BOSTON A woman who was convicted of murder following a deadly fire but complained statements she made to police shouldn’t have been used against her will be retried, prosecutors said Tuesday.
The state’s highest court, finding that police didn’t honor the woman’s request for a lawyer, had ruled earlier in the day that prosecutors had to reduce the murder conviction or grant a new trial to the woman, who was blamed for setting a fire that killed a mother of four. The Supreme Judicial Court upheld Chiteara Thomas’ conviction for arson but said her first-degree murder conviction could not stand.
During Thomas’ 2010 trial, prosecutors said she used a cigarette lighter to start the 2006 fire after a dispute with a first-floor tenant. A third-floor tenant, Olinda Calderon, died of smoke inhalation, and several people were injured when they jumped from windows to escape.
Thomas, in her appeal, argued that the trial judge should have suppressed statements she made to Brockton police. She said she initially told police she wanted a lawyer but later agreed to talk to them without a lawyer after an officer implied that would be her chance to give her version of what happened.
The high court, which also overturned Thomas’ conviction on 13 counts of attempted murder related to residents of the building, agreed with her.
“Because the police officers here did not scrupulously honor the defendant’s right to cut off questioning until she had the benefit of counsel, and instead sought to persuade her to change her mind by suggesting that `lawyering up’ was costing her the opportunity to tell her side of the story, we conclude that … the statements the defendant made that day in response to that questioning should have been suppressed,” Justice Ralph Gants wrote.
Plymouth County District Attorney Timothy Cruz said prosecutors will retry Thomas on the murder and attempted-murder charges.
“This was a horrific fire that left victims, including small children, jumping from a burning building to save their lives,” he said. “There was overwhelming evidence that this defendant acted with deliberate premeditation to kill, including setting fire to a house filled with women and children at 5 o’clock in the morning.”
Thomas’ appeals lawyer, William S. Smith, said police lured Thomas into speaking to them after she said she wanted a lawyer.
“Here, there was much that understandably troubled the court, including the officer’s having, very arguably, chastised my client for her having invoked her right to legal counsel by accusing her of having lawyered up,” Smith said.
Thomas was 22 and homeless at the time of the fire.
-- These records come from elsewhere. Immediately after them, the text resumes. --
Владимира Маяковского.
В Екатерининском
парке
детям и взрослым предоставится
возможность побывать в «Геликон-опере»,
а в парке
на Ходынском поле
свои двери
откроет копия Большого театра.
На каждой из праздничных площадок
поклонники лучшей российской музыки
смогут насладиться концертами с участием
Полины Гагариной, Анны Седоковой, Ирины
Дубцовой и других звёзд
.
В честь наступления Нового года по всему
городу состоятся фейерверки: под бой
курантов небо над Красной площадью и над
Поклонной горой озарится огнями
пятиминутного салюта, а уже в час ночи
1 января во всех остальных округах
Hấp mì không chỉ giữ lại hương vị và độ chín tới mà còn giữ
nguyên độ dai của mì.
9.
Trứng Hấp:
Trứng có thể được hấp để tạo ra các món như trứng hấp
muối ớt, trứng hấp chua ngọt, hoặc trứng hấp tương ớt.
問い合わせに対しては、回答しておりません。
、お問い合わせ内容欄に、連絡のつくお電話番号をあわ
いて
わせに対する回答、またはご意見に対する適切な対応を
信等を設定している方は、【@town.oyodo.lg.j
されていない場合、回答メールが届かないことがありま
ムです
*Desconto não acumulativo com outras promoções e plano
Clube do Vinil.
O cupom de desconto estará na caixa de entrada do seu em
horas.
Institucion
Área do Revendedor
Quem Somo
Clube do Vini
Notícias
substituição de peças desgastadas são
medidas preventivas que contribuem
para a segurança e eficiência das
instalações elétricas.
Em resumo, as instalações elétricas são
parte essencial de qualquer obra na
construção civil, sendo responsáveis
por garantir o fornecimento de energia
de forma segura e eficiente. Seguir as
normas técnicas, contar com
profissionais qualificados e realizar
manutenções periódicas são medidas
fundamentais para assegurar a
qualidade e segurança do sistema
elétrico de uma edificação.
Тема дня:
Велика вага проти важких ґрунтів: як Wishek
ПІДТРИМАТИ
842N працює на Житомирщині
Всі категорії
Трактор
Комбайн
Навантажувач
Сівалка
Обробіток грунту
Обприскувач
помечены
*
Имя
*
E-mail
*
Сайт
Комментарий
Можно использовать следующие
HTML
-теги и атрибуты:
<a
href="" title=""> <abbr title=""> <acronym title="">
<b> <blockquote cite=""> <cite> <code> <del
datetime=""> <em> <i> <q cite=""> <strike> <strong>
The first-floor tenant, Michelle Johnson, sometimes allowed Thomas and her boyfriend to stay in her apartment but had told Thomas to move out.
Thomas, angry that Johnson was preventing her from living with her boyfriend, repeatedly threatened to kill her and burn the house down, according to testimony at her trial.
On the day of the fire, a neighbor saw Thomas reach into a window on the first floor and then saw a reddish-orange glow from the windows and saw Thomas running away, according to testimony.